Sigh. Here we go. RH used to have one of the nicer royalty rates in the industry (of the big NYC Houses that is. I think a lot of the smaller, ePublishing houses have more aggressive standard rates from what comment posters have mentioned.)

RH’s standard royalty rate was 25% of retail (as opposed to 15% of retail that most houses use).

Now they are moving to 25% of net amount received. A big difference. Now it’s still on par with what industry “standard” tends to be in New York but I’m still disappointed.

From the letter: “The new rates are very much in line with the ebook and digital audio rates being offered today by our major competitors. Previously, Random House’s digital royalties represented a considerable premium over the digital royalties offered by other publishers.
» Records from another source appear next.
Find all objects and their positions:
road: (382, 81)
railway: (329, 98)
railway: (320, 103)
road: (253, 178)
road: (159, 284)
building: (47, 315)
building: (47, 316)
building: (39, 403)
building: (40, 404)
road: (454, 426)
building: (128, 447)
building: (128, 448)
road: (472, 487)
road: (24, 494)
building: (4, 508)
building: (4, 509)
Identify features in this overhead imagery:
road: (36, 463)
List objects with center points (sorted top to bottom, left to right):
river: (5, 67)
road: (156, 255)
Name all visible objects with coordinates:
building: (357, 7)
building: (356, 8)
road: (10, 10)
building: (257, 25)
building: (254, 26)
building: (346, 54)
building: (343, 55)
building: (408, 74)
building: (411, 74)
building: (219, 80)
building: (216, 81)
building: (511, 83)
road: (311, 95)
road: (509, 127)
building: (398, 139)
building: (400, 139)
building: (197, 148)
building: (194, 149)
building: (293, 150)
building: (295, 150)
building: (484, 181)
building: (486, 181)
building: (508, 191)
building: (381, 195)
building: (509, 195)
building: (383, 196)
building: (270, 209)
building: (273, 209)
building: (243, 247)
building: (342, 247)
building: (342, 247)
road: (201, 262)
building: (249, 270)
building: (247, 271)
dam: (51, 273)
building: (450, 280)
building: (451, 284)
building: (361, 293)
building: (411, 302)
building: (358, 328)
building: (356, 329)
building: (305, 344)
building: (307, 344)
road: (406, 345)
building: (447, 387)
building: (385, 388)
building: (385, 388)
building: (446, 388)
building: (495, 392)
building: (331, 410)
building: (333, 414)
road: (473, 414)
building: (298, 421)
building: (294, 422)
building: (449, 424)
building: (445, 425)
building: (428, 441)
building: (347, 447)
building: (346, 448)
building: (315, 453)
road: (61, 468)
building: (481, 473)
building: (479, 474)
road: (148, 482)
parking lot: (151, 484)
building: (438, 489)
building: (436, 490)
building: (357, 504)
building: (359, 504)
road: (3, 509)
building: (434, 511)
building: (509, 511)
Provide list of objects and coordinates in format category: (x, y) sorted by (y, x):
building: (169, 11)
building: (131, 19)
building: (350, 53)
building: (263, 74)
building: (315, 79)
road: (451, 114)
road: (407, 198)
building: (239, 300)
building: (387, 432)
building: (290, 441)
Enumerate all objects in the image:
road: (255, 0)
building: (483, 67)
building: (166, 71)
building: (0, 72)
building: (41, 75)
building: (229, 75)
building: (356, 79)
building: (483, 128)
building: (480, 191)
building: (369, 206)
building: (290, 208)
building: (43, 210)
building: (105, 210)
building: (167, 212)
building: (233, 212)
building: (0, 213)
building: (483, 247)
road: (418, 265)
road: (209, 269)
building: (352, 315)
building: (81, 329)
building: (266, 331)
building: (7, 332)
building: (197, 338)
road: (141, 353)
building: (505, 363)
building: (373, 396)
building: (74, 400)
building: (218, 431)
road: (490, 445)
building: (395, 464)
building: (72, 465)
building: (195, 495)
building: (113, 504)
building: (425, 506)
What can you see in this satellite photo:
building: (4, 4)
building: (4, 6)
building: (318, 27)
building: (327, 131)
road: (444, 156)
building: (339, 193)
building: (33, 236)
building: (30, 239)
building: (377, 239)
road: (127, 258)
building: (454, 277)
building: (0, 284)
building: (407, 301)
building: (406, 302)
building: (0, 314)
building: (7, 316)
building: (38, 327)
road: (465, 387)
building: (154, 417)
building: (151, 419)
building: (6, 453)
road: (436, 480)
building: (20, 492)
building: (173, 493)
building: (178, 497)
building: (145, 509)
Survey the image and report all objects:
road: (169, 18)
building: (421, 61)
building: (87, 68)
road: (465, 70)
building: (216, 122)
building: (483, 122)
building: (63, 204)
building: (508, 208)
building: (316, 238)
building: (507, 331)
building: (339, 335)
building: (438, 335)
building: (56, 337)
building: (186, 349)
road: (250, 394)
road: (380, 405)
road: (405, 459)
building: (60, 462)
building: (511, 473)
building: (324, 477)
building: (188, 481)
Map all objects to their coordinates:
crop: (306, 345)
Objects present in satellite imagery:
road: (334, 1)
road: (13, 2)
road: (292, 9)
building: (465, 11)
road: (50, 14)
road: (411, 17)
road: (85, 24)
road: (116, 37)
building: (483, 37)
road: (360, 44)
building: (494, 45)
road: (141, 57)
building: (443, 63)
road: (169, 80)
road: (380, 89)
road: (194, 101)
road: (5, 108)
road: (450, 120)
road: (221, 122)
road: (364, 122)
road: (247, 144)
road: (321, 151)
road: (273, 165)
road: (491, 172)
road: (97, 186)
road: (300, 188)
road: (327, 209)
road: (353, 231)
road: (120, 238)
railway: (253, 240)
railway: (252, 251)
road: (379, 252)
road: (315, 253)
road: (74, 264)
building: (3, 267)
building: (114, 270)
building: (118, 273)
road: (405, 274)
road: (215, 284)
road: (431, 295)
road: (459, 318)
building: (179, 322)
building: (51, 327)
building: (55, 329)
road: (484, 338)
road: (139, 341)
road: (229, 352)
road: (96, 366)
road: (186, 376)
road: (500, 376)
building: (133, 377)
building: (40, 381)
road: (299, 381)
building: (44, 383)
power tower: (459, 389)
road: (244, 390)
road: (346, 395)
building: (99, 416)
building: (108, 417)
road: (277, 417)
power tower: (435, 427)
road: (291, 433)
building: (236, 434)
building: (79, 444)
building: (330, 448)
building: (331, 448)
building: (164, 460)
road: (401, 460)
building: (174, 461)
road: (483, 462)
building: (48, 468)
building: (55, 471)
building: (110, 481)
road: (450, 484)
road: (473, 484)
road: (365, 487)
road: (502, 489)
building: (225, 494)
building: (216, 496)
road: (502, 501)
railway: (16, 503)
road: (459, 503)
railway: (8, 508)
As the economics of publishing in digital formats come into clearer focus, we realize we can no longer afford to offer such a rich premium if these businesses are going to mature and become profitable.”

I was tempted to add some commentary in there but refrained. For me, RH’s generous eBook rate gave them a bit of an edge if all other factors were equal. Well, that’s going the way of the dinosaur.

If you are a new author, chances are good you are going to get the industry standard in your first contract (barring crazy auction and publishers throwing around huge pots of money that is). And if you are an established author (with a solid track record that’s building), well then, all royalty rates are negotiable, aren’t they? eBook being just one of the factors to play with in the deal points negotiation.

11 Responses

  1. AstonWest said:

    The worst part about it is, now PublishAmerica has something else to point at and say “See, we’re just like Random House by offering royalties based on net.”

  2. Haste yee back ;-) said:

    What exactly is 25 % of net amount received?

    What expenditures are calculated then substracted from “gross,” (or retail), to yield – net received?

    How many publishing house slight-of-hand expenses are in the fine print so that a net received royalty looks like death eatin’ a cracker?

    Haste yee back 😉

  3. Anonymous said:

    What’s the point of publishing eBooks with big publishers if smaller ePublishers offer better royalty rates? It’s not as if online sales depend on established distribution channels and retail outlets.

    If you can take credit cards, you can sell eBooks on the internet.

  4. J.C. Wilder said:

    Small press epubs have always offered a much higher rate than NY. The smaller guys usually start between 35 – 45%.

    I don’t see any compelling reason that NY would have such low rates other than to help their bottom line. When you send a book to print, it’s an electronic file (or it has been in my experience with NY) and that very same file can be converted into the standard ebook formats in less than 1/2 hour.

    So where is the overhead?

  5. Linnea said:

    Any time I see the word, ‘net’, I cringe. They calculate net any way they want and pay you anything they want. Small publishers are looking better and better all the time. I started out with a small publisher and after reading about the average royalties for most writers published by big houses I can do better if I stay put.

  6. Twill said:

    anon 8:42 –

    Because the majors are not publishing *only* the ebook, they are publishing the book, but also putting out an ebook version.

    If it ever gets to the point that ebooks are most of the revenue, then your point might be correct, at least for established authors.

  7. Delle Jacobs said:

    One more reason I’m starting to feel sorry for NY published authors. It’s not bad money in e-publishing these days, and it shows in the way the major publishers are jumping into the field.

    It makes no sense at all that big brick and mortar publishers should have expenses that are several times higher than the pioneering e-publishers, who figured out how to make it nicely profitable for them as well as their authors.